The invention relates to an electro-optical range finder.
In many geodetic applications, the emission of laser light is required or advantageous. This relates in particular to electro-optical distance measurement with geodetic accuracies, which are typically in the millimeter or submillimeter range and are achievable, for example, by the pulse transit time meter or phase meter principles. Suitable methods and apparatuses of the generic type for distance measurement are described, for example, in EP 0 738 899 B1 or WO2004/074773.
The measurement of distances over the relatively large distances required for geodetic applications sets high requirements with regard to the beam source. For highly accurate distance measurements, it is advantageous if the radiation source provides radiation having a well defined optical pulse shape. For an accurate distance measurement according to the transit time measuring principle, the beam source must therefore be pulsed in the ns range, have a high pulse peak power and have very good beam quality, for example a flat, not curved, emission wavefront.
The requirements resulting from this important field of use with regard to the laser emission of geodetic devices relate to the power and the mode structure. While powers in the mW range are achieved in the case of continuous emission, it is advantageous, for distance measurements over relatively large distances, to achieve powers in the range of a few 10 W, which can be achieved in the pulse mode in particular by short but high-energy pulses. In addition, a beam cross-section which is as small and homogeneous as possible should be provided so that resolution of small structures is also possible. The beam cross-section or the beam profile should as far as possible remain constant over the entire measured distance or should change only slightly.
In geodetic distance measurements of the prior art, laser diodes are frequently used as laser sources. However, these semiconductor lasers have the disadvantage that they emit in multimode operation and, as edge emitters, have a geometrically unfavourable beam cross-section.
Thus, various approaches for converting the emission of a laser source by suitable choice of the laser type, special mode of operation and beam shaping means into a form useable for geodetically precise applications exist in the prior art.
For example, WO 01/84077 discloses an optical range finder which deflects the part-beams of an edge-emitting laser diode through a downstream beam forming optical system and guides them onto the aperture of an objective lens so that they substantially fill said aperture. However, the emission of the laser diode still has a multimode characteristic.
The combination of the emission of many individual laser diodes of an array into a common beam, which combination is also possible for increasing the power, also has the disadvantage of poor coherence.
Commercial narrow-stripe semiconductor lasers available today and having an emission area of 1×3 μm permit diffraction-limited radiation but are suitable only for the pulsed range of less than 1 W pulse peak power with a still acceptable lifetime, e.g. of 5000 h. Higher pulse peak or peak powers lead to irreversible damage to the optical exit facette (catastrophic optical damage, COD).
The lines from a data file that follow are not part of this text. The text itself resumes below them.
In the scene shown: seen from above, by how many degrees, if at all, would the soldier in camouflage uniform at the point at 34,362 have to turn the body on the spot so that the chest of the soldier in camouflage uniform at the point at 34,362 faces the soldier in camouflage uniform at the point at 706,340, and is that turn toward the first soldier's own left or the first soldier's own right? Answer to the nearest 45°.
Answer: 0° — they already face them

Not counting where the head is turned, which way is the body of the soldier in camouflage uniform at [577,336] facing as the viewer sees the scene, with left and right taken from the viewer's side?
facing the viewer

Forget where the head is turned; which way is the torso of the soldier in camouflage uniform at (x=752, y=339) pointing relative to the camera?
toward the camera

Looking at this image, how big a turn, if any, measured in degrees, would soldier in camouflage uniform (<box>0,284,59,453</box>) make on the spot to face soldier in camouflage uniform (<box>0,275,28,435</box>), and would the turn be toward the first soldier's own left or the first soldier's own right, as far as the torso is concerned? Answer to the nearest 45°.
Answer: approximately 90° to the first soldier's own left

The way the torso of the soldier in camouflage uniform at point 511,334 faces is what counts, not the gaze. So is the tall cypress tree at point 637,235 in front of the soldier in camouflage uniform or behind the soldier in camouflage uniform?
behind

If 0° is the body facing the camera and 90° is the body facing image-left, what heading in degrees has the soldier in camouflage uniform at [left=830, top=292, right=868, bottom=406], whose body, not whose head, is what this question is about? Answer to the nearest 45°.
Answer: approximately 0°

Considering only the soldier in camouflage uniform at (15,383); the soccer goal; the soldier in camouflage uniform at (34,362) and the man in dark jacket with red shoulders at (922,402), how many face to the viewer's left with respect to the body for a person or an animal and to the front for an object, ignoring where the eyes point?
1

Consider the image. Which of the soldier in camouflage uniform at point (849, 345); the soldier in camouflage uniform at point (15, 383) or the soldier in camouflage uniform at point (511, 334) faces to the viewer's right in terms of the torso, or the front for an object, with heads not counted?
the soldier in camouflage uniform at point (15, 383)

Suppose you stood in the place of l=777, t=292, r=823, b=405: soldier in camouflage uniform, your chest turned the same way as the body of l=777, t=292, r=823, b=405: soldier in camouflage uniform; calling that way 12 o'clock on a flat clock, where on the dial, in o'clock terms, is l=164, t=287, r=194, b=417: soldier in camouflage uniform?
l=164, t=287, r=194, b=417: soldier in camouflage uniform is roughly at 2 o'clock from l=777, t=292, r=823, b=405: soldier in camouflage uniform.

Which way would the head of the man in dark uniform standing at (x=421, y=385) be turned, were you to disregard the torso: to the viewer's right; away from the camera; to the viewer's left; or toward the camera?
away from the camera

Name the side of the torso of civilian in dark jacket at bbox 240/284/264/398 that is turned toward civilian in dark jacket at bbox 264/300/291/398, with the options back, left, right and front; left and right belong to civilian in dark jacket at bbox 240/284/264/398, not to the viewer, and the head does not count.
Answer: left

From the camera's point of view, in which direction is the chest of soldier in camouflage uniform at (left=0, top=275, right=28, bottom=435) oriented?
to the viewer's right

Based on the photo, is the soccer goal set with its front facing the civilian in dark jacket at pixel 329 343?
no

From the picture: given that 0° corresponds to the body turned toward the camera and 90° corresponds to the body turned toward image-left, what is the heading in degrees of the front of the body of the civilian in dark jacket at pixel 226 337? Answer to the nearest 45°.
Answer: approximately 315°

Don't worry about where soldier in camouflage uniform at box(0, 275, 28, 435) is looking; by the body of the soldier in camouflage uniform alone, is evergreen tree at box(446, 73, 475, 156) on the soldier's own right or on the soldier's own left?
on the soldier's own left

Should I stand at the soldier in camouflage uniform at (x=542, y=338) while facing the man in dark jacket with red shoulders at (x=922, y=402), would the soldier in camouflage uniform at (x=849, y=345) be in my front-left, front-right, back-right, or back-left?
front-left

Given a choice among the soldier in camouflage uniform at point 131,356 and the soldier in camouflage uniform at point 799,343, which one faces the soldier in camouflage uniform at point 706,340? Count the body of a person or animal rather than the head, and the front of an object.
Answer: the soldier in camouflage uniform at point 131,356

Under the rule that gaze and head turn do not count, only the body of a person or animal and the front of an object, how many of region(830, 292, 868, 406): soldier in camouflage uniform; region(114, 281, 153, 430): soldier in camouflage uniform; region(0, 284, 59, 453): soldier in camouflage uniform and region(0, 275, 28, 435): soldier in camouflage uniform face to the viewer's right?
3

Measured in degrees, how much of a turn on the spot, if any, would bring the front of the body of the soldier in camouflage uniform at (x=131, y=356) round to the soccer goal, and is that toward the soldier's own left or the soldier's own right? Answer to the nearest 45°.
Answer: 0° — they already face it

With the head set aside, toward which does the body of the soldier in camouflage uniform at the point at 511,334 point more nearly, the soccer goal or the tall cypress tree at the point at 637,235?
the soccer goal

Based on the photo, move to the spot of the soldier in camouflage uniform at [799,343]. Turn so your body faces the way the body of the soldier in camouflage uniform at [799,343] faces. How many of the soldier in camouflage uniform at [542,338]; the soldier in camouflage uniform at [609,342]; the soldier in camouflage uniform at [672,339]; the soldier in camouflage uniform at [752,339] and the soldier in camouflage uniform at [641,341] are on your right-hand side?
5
Broad-stripe emitters designed for a higher power range and having emission widths of 100-500 μm are loadable with regard to the maximum pulse power in less than 1 μsec up to a few 10 watt in the pulse mode but have a very poor radiation characteristic, i.e. multimode operation. The beam shaping by means of a diffractive element or the incorporation into an external cavity permits the optimisation of the radiation characteristic but with considerable effort, for example with regard to the resonator adjustment or with substantially limited quality in comparison with narrow-stripe emitters (diffractive solution).
EP 1 517 415 and WO 2005/029114 disclose, for improving the emission of laser radiation in a geodetic device, a laser source in which the radiation of multimodally emitting laser diodes is influenced by a mode-selective component so that the laser radiation emitted by the laser source has monomodal character. For this purpose, it is proposed to operate an edge emitter or a vertical semiconductor emitter with an external cavity in which a mode-selective component is present, for example a monomodal fibre or resonator mirror, which result in a mode-selective resonator structure. For compensation of the greater pulse duration achieved by the lengthened cavity, components having a negative dispersion can be used for pulse compression.
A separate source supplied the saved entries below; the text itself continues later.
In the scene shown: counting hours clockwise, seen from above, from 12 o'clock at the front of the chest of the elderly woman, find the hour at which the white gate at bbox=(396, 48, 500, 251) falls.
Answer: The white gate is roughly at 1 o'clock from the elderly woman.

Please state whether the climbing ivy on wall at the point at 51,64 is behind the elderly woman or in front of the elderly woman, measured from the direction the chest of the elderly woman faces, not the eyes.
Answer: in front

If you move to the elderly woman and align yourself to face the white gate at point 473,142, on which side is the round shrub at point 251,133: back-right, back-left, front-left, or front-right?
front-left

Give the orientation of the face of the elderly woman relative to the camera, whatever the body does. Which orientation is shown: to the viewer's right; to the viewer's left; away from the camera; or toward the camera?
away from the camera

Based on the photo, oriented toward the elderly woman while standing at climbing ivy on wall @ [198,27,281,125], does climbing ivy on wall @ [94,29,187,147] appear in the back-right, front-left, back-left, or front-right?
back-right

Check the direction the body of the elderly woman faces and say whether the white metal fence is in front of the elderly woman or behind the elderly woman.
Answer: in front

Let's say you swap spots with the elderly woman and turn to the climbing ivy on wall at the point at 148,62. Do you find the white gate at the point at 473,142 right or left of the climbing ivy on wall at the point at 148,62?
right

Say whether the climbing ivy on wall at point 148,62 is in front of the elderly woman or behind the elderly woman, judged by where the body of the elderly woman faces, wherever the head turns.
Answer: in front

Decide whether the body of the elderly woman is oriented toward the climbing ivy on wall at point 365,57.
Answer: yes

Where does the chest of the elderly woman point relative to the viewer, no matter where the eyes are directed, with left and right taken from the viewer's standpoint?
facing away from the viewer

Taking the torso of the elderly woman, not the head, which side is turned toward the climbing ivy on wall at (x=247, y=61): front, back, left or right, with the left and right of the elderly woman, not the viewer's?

In addition, it is possible in principle also to use other laser types, for example microchip solid-state lasers in single-mode operation, pumped by semiconductor lasers, in geodetic devices. However, these have the disadvantage of large dimensions, high energy consumption and an unfavourable operating characteristic, for example owing to thermal effects. As a result, the suitability of such solutions in practice for use for surveying in the field is limited.
Diode-pumped solid-state lasers meet the requirements with regard to the beam quality and the peak power but are very complicated with respect to the concept (pumped laser with actuation, coupling-in optical system, amplification medium, quality circuit, resonator) and expensive. They also generally permit flexible adaptation of the pulse rate since this is a limiting factor due to the high thermal load in combination with lower efficiency.